TAREAS POR COMPLETAR ▸
1) Según el texto sobre los iberos, ¿en qué obra aparecen mencionados por primera vez?
2) Explica, con lo que dice el texto sobre los iberos, por qué se retrasó el reconocimiento de la cultura ibera por los sabios de la época.

¿Qué hacían los iberos aparte de pelear?
Jinete alanceando al enemigo. Escultura procedente del yacimiento de Cerrillo Blanco (Porcuna, Jaén). (Ángel M. Felicísimo / CC BY-2.0)No cabe duda, los iberos forman parte de nuestra historia, pero también de nuestra actualidad. No hay más que ver el interés que despertó en los medios el año pasado la noticia de que, gracias al georradar, la Universidad de Barcelona halló en Banyeres del Penedès un poblado ibero de grandes dimensiones. En total, son 200 estructuras que lo hacen comparable en importancia al poblado de Ullastret.
En realidad, nuestro conocimiento de la existencia de los iberos viene de lejos. La primera vez que aparecen mencionados es en la Ora maritima de Avieno, un texto del siglo IV, que se supone basado en un itinerario doscientos años más antiguo escrito por marinos de Massalia (la moderna Marsella). Según el poeta latino, los iberos son las gentes que habitan la costa mediterránea de Hispania, claramente diferentes de las gentes del interior, que, a su decir de romano, estaban menos “civilizadas”.
Curiosamente, pese a que el de Avieno fue un texto muy leído en España durante el Renacimiento –las referencias romanas daban caché histórico al por entonces país más poderoso del mundo–, la identificación arqueológica de la cultura ibera solo se produjo a finales del siglo XIX, y no sin ciertos problemas. Fue en 1830 cuando se empezaron a descubrir en el Cerro de los Santos (Albacete) una serie de esculturas en piedra que el informe oficial de 1860 no supo situar cronológicamente sino en época visigoda.
A su entender, como se trataba de obras de mérito, solo podían ser posteriores a los romanos, que fueron quienes trajeron la civilización a España. Además, la habitual lentitud que mostramos a la hora de proteger nuestro patrimonio consiguió que esos hallazgos no tardaran en ser objeto de venta a coleccionistas. Viendo el negocio, un avispado relojero de la cercana Yecla fabricó varias estatuillas falsas que hizo pasar como verdaderas.
Su trabajo acabó presentado en las exposiciones universales de Viena en 1873 y de París en 1878. El problema es que la superchería fue desenmascarada, con lo que la sospecha recayó sobre el resto de las esculturas y retrasó el reconocimiento de la cultura ibera por los sabios de la época. Con estos antecedentes, no es de extrañar la enconada resistencia mostrada pocos años después por la comunidad científica internacional a considerar legítimas las pinturas de la cueva de Altamira.
Por fortuna, el arqueólogo francés Pierre Paris –que excavaba en España y adquirió la Dama de Elche para el Louvre– publicó en 1904 un libro, titulado Ensayo sobre el arte y la industria de la España primitiva, con el que dio a conocer la cultura ibera al mundo científico europeo.

DATOS EXTRAÍDOS ▸
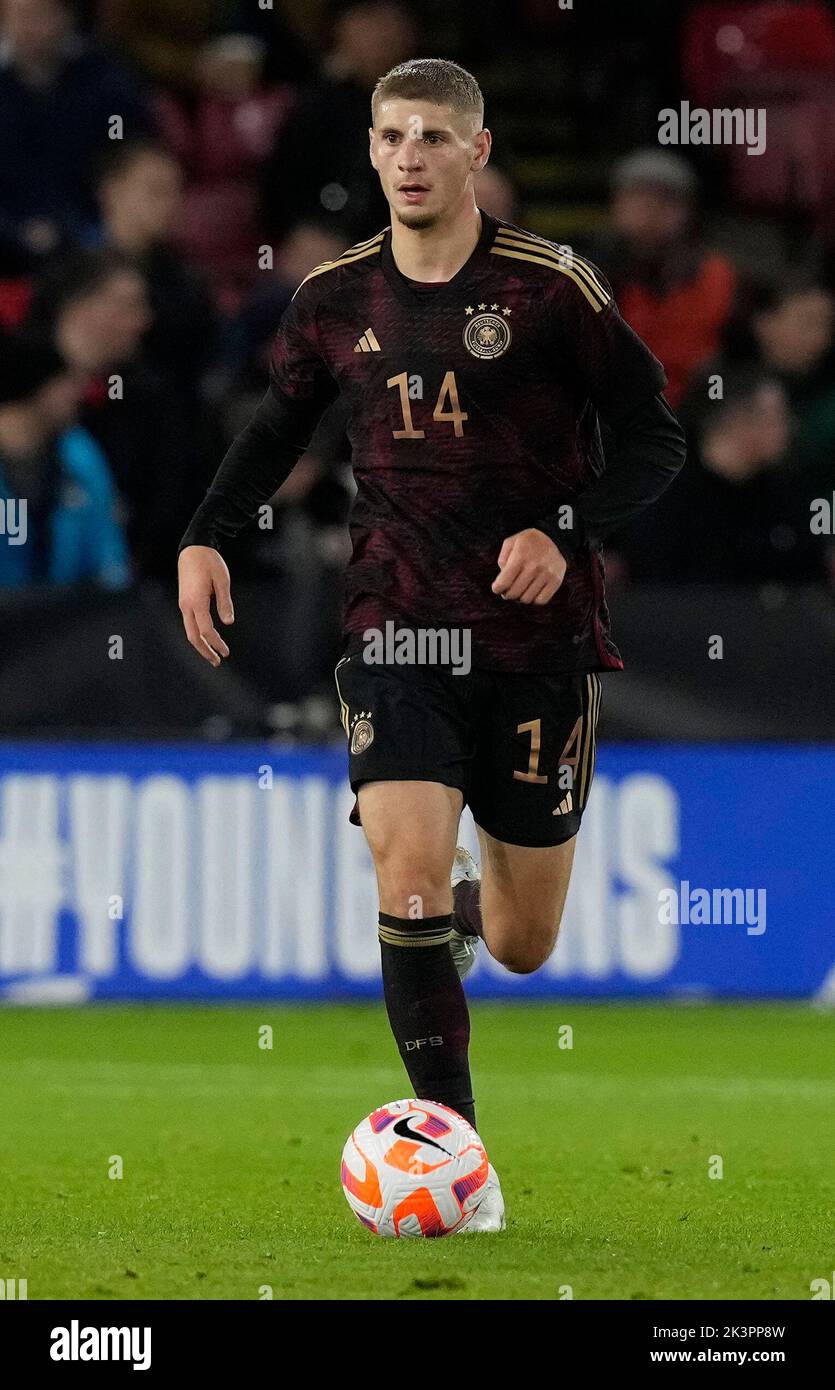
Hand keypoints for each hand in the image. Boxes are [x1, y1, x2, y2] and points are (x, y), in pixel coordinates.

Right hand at [178, 545, 233, 665]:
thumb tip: (228, 622)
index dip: (216, 643)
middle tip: (217, 662)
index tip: (226, 652)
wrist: (193, 548)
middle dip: (205, 651)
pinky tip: (206, 639)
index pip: (206, 630)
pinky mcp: (184, 601)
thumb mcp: (222, 581)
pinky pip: (189, 623)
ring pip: (189, 631)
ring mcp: (183, 604)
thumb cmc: (210, 562)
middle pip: (193, 636)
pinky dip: (197, 635)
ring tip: (212, 655)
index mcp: (196, 601)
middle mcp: (186, 605)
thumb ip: (225, 603)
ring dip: (200, 645)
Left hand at [492, 528, 566, 604]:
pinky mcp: (556, 580)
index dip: (497, 588)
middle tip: (508, 590)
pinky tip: (532, 591)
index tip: (497, 587)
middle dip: (507, 594)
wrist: (556, 537)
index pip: (503, 583)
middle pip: (514, 594)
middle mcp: (534, 566)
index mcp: (520, 556)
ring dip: (521, 597)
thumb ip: (502, 559)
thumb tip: (502, 581)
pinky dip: (534, 599)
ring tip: (521, 588)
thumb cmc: (529, 542)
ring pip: (526, 599)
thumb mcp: (512, 542)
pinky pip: (541, 601)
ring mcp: (546, 574)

RESPUESTAS A LAS TAREAS ▸
1) En la Ora maritima de Avieno, un texto del siglo IV.

2) Un relojero de Yecla fabricó estatuillas falsas que hizo pasar por verdaderas y que se presentaron en las exposiciones universales de Viena y París. Cuando el engaño fue desenmascarado, la sospecha recayó sobre el resto de las esculturas, lo que retrasó ese reconocimiento.